How to convert raw javascript object to python dictionary?
When screen-scraping some website, I extract data from <script>
tags.
The data I get is not in standard JSON
format. I cannot use json.loads()
.
# from
js_obj = '{x:1, y:2, z:3}'
# to
py_obj = {'x':1, 'y':2, 'z':3}
Currently, I use regex
to transform the raw data to JSON
format.
But I feel pretty bad when I encounter complicated data structure.
Do you have some better solutions?
Solution 1:
demjson.decode()
import demjson
# from
js_obj = '{x:1, y:2, z:3}'
# to
py_obj = demjson.decode(js_obj)
jsonnet.evaluate_snippet()
import json, _jsonnet
# from
js_obj = '{x:1, y:2, z:3}'
# to
py_obj = json.loads(_jsonnet.evaluate_snippet('snippet', js_obj))
ast.literal_eval()
import ast
# from
js_obj = "{'x':1, 'y':2, 'z':3}"
# to
py_obj = ast.literal_eval(js_obj)
Solution 2:
I'm facing the same problem this afternoon, and I finally found a quite good solution. That is JSON5.
The syntax of JSON5 is more similar to native JavaScript, so it can help you parse non-standard JSON objects.
You might want to check pyjson5 out.
Solution 3:
This will likely not work everywhere, but as a start, here's a simple regex that should convert the keys into quoted strings so you can pass into json.loads. Or is this what you're already doing?

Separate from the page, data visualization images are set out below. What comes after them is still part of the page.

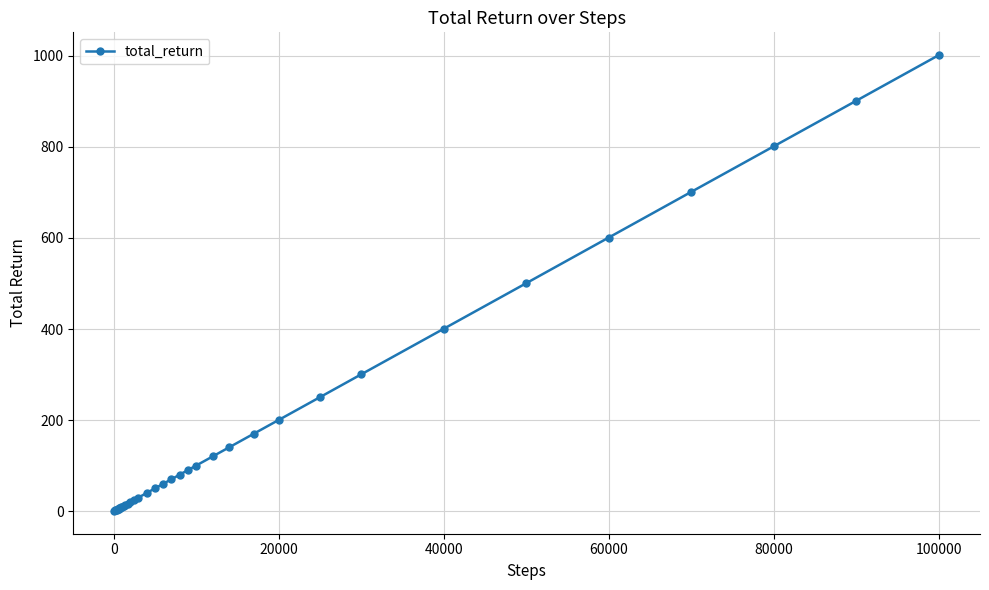

What is the average value?

187.7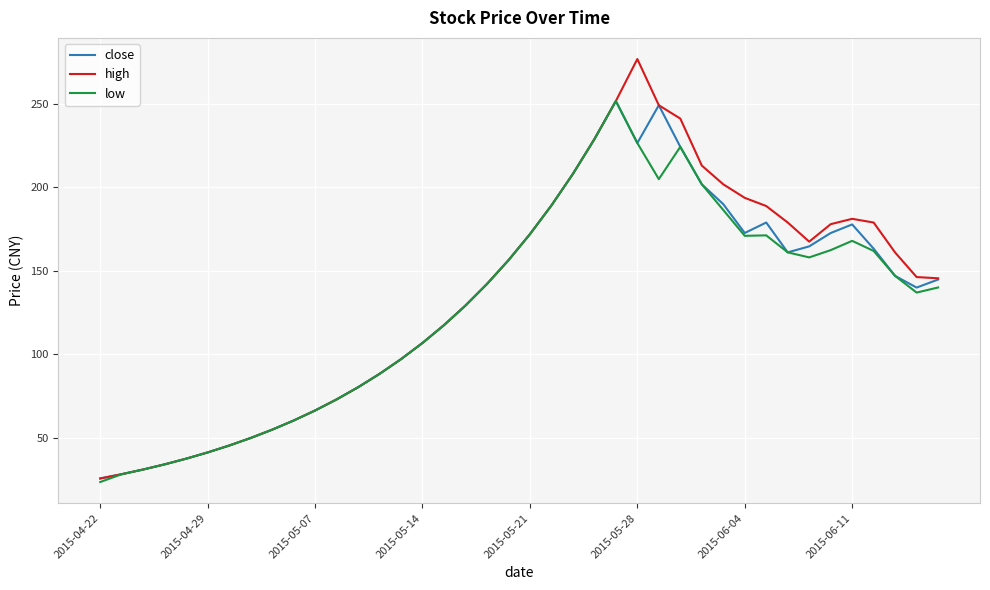

What is the maximum value shown in the chart?

277.0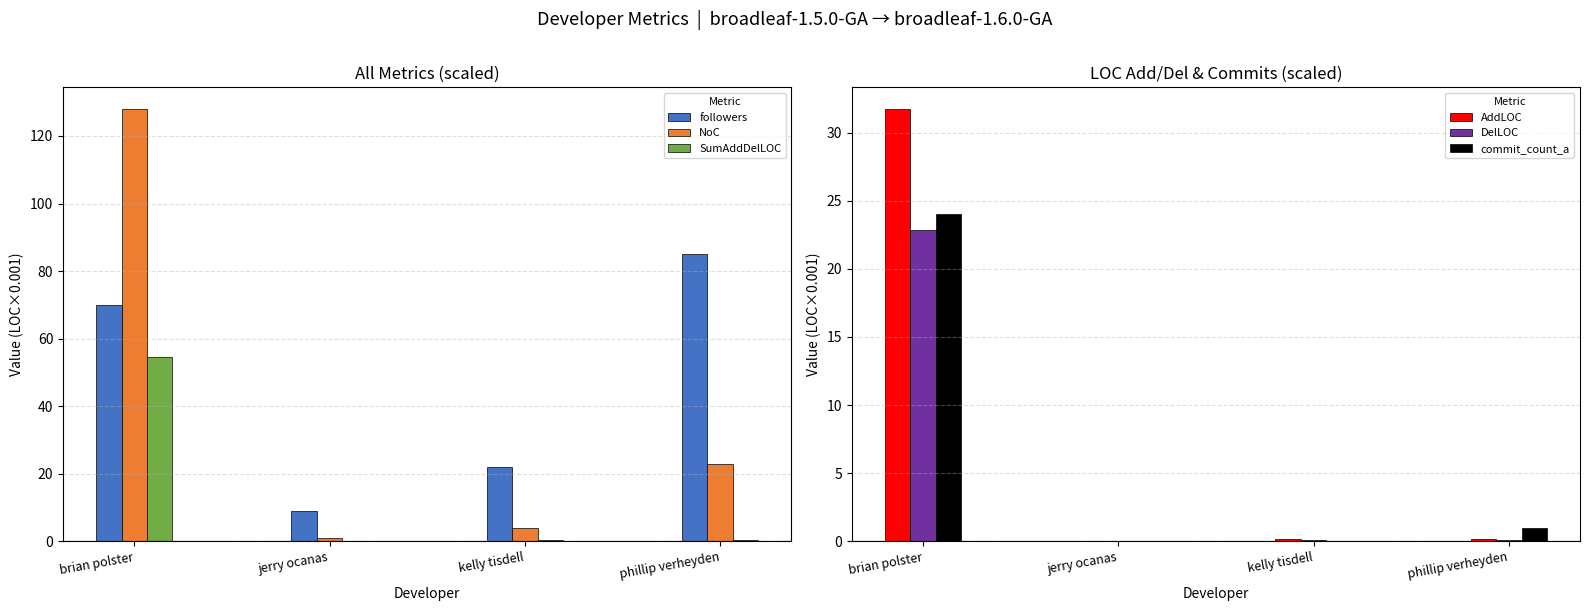

Rank the series at jerry ocanas from lowest to highest value.

commit_count_a, DelLOC, AddLOC, SumAddDelLOC, NoC, followers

In[70] : quote_keys_regex = r'([\{\s,])(\w+)(:)'
In[71] : re.sub(quote_keys_regex, r'\1"\2"\3', js_obj)
Out[71]: '{"x":1, "y":2, "z":3}'
In[72] : js_obj_2 = '{x:1, y:2, z:{k:3,j:2}}'
Int[73]: re.sub(quote_keys_regex, r'\1"\2"\3', js_obj_2)
Out[73]: '{"x":1, "y":2, "z":{"k":3,"j":2}}'
Solution 4:
Use json5
import json5
js_obj = '{x:1, y:2, z:3}'
py_obj = json5.loads(js_obj)
print(py_obj)
# output
# {'x': 1, 'y': 2, 'z': 3}